Тамара Ляленкова: Самые популярные специальности, на что идут в ваш университет?

Евгения Михайлова: В университете, скажем, по итогам прошлого года, самыми популярными профессиями были автодорожные специальности. На одно место 20-22 человека.

Тамара Ляленкова: А куда ребята едут учиться, если они не поступают в свой университет?

Евгения Михайлова: У нас была налажена очень хорошая система, еще первым президентом республики – Михаилом Ефимович Николаевым. Был создан Департамент по подготовке и расстановке кадров. И практически ежегодно 700-800 молодых людей набирались во все ВУЗы РФ. Ежегодно их обучалось около 5 тысяч человек – в ВУЗах и Сибири, и Дальнего Востока, и Москвы, и Санкт-Петербурга. Только в одной Москве – более 2 тысяч студентов, например, по тем специальностям, которые востребованы в экономике Якутии. Эта традиция у нас сегодня продолжается.
После того, как был введен ЕГЭ, это дало некую экономию для республиканских бюджетных средств.

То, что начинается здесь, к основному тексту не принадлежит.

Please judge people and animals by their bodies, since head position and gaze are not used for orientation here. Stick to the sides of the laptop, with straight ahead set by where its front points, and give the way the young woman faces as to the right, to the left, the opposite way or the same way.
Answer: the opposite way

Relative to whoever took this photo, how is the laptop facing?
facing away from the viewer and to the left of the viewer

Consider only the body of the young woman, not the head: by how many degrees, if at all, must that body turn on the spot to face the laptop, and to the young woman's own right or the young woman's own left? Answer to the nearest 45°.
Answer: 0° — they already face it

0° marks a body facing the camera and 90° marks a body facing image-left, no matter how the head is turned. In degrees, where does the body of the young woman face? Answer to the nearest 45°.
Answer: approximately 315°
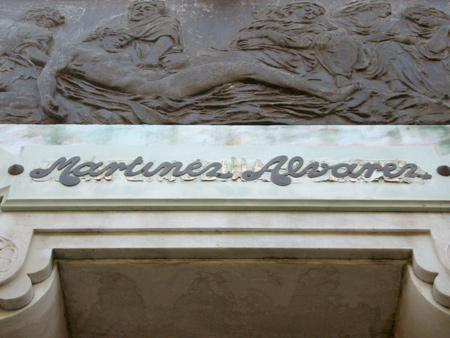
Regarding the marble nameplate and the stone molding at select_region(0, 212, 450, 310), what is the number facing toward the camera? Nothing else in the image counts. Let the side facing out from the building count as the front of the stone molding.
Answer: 2

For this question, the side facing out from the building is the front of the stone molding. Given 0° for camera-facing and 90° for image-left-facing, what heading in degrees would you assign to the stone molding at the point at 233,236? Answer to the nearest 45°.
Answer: approximately 0°
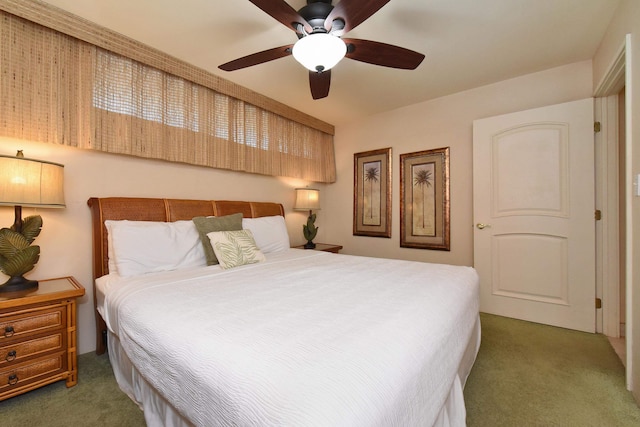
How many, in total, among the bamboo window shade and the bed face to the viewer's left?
0

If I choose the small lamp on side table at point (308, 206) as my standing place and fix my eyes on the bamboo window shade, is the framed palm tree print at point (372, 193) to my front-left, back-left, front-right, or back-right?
back-left

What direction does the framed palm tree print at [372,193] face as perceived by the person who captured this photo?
facing the viewer and to the left of the viewer

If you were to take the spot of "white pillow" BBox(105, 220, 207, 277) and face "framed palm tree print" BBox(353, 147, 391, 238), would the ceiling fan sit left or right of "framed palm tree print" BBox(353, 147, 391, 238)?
right

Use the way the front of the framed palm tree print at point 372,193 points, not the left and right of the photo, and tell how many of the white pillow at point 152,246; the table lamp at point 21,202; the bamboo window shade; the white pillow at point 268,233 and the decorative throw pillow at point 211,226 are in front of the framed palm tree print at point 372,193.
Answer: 5

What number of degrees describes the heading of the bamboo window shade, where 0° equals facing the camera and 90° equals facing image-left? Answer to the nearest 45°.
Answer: approximately 315°

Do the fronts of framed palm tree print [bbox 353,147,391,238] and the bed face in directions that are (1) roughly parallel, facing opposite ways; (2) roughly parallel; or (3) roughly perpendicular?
roughly perpendicular

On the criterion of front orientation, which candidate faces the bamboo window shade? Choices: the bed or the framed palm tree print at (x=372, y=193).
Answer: the framed palm tree print

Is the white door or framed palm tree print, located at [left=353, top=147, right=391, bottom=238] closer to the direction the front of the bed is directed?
the white door

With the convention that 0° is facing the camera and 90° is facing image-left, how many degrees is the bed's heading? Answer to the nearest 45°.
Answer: approximately 315°
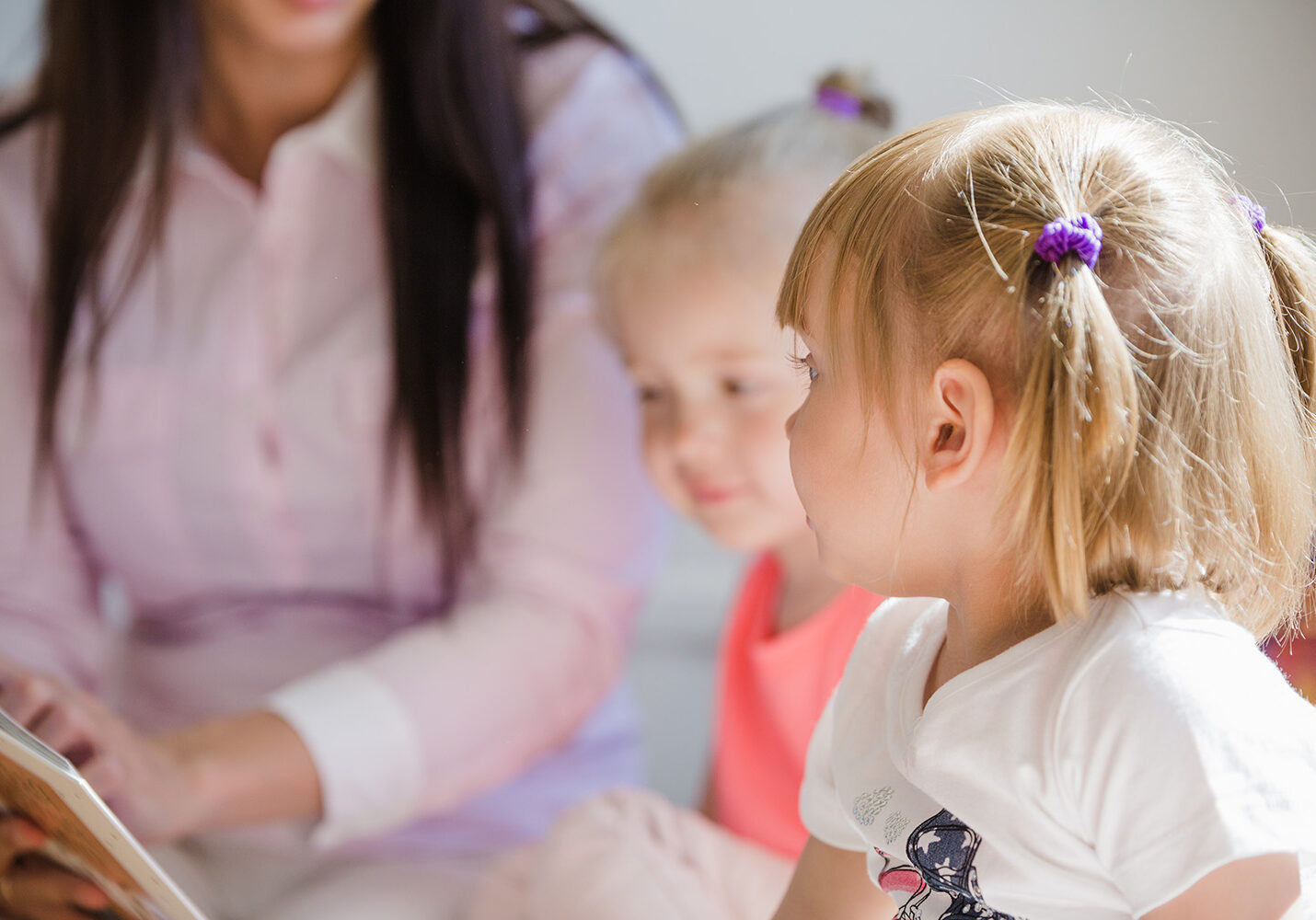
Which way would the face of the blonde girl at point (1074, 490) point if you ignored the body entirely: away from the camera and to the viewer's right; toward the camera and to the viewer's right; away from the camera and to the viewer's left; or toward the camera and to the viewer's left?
away from the camera and to the viewer's left

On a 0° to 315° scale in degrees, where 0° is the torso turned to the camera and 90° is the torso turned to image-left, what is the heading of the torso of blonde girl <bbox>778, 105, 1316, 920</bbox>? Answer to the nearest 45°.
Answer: approximately 45°

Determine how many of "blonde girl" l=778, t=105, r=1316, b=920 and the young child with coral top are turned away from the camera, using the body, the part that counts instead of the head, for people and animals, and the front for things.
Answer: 0
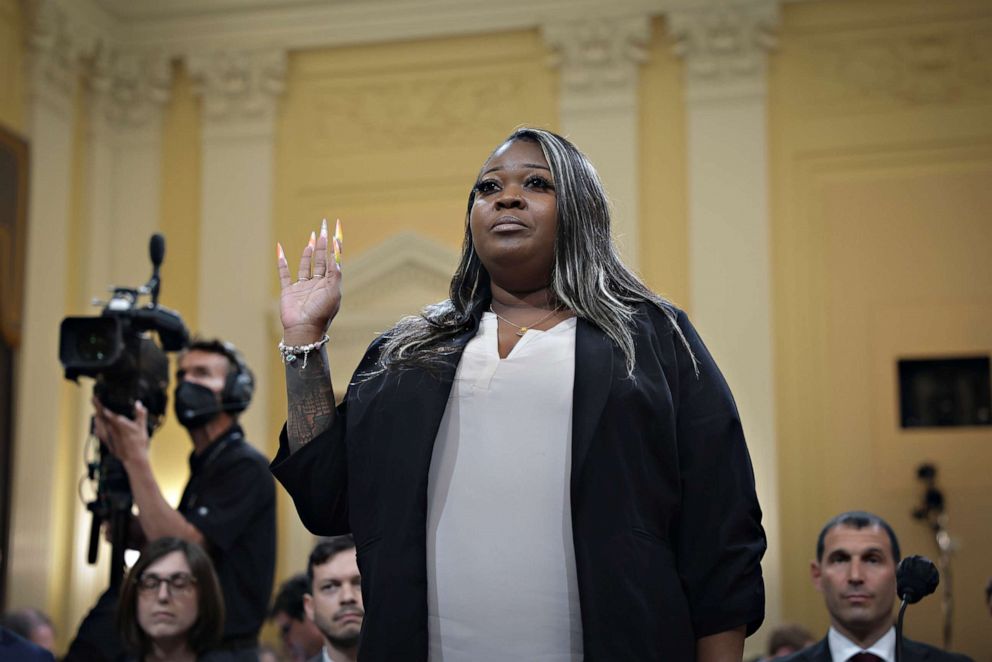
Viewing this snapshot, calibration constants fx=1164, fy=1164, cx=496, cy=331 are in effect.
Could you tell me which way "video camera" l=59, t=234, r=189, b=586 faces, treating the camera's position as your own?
facing the viewer and to the left of the viewer

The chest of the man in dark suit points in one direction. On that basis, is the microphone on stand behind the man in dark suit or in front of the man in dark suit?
in front

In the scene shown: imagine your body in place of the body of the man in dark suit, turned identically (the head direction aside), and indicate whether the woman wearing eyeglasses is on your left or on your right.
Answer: on your right

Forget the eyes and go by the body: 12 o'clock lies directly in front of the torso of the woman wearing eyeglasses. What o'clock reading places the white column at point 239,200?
The white column is roughly at 6 o'clock from the woman wearing eyeglasses.

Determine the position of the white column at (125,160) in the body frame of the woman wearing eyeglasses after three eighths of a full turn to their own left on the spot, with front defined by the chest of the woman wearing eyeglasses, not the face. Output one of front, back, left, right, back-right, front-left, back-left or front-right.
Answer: front-left

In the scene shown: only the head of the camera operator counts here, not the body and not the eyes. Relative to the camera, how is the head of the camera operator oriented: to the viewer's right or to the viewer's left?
to the viewer's left

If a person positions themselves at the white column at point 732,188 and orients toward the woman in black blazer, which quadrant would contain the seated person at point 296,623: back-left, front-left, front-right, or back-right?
front-right

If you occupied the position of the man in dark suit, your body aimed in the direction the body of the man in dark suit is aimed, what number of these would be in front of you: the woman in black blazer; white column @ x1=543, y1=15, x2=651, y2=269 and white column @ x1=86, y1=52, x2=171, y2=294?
1

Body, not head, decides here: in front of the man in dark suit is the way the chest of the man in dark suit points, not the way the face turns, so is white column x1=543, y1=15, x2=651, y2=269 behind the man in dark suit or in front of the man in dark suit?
behind

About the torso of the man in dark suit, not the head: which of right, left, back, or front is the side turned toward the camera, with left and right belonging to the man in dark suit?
front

У нас практически до 60% выпускников школ стали поступать в ВУЗы, тогда как Якутский госуниверситет берет только 10%.

Тамара Ляленкова: А откуда к вам приходят преподаватели? Это выпускники университета, которые остаются и продолжают научную деятельность? Есть ли приглашенные преподаватели?

Евгения Михайлова: У нас 1450 преподавателей. 1200 – это те, кто работает на стабильной основе, а остальные совместители. Примерно 80% - это те преподаватели, кто уже давно работает. В основном, они выпускники университетов Дальнего Востока. Из них более половины – около 60% - выпускники Якутского государственного университета. Есть выпускники Ленинградского университета. Есть выпускники и МВТУ, Новосибирского университета, МГУ.
Передо мной, конечно, не стояла такая задача, что я должна половину или 30% взять и уволить, пригласить из других регионов. Поэтому я решила, что первые два года они все будут учиться. Надо сказать, что 25% уже работающих сегодня преподавателей только за этот учебный год прошли семинары, курсы и т. д. Где-то человек 10 преподавателей приехали из-за рубежа. Это в основном Япония, Китай, Южная Корея, Англия и Франция. Затем мы вошли в состав Университета Арктики, здесь у нас работают преподаватели из Норвегии, Финляндии, из Центральной России. Мы пригласили пятерых преподавателей, в первую очередь, носителей языка, и два преподавателя приехали из Америки.
Зато своих преподавателей мы направили, кого в магистратуру в Кембридж, например, кого в Чикагский университет.
Конечно, иногда сложно принимать решения, есть такие преподаватели, которым 85-90 лет. Они продолжают работать, и при этом хотели бы еще и дальше работать. Совершенно искренне они говорят, что использование компьютерных информационных технологий – это не самое главное, это как инструмент. Может быть. Но то, что студентам хочется более внятной речи, хочется, чтобы профессор мог слышать их ответы, это тоже надо учитывать. Я знаю, что большинство наших университетов имеют таких профессоров, в серьезном возрасте. Хотелось бы, конечно, чтобы каким-то образом они учебные заведения покинули. Это сложноно я уже создала 1 сентября прошлого года совет наставников. Люди, которые имеют опыт, помогут становлению университета.

Тамара Ляленкова: Ректор СВФУ Евгения Михайлова, в отличие от многих своих коллег, считает, что главная задача проводимых реформ – изменение качества образования, поэтому сначала надо переучивать преподавателей.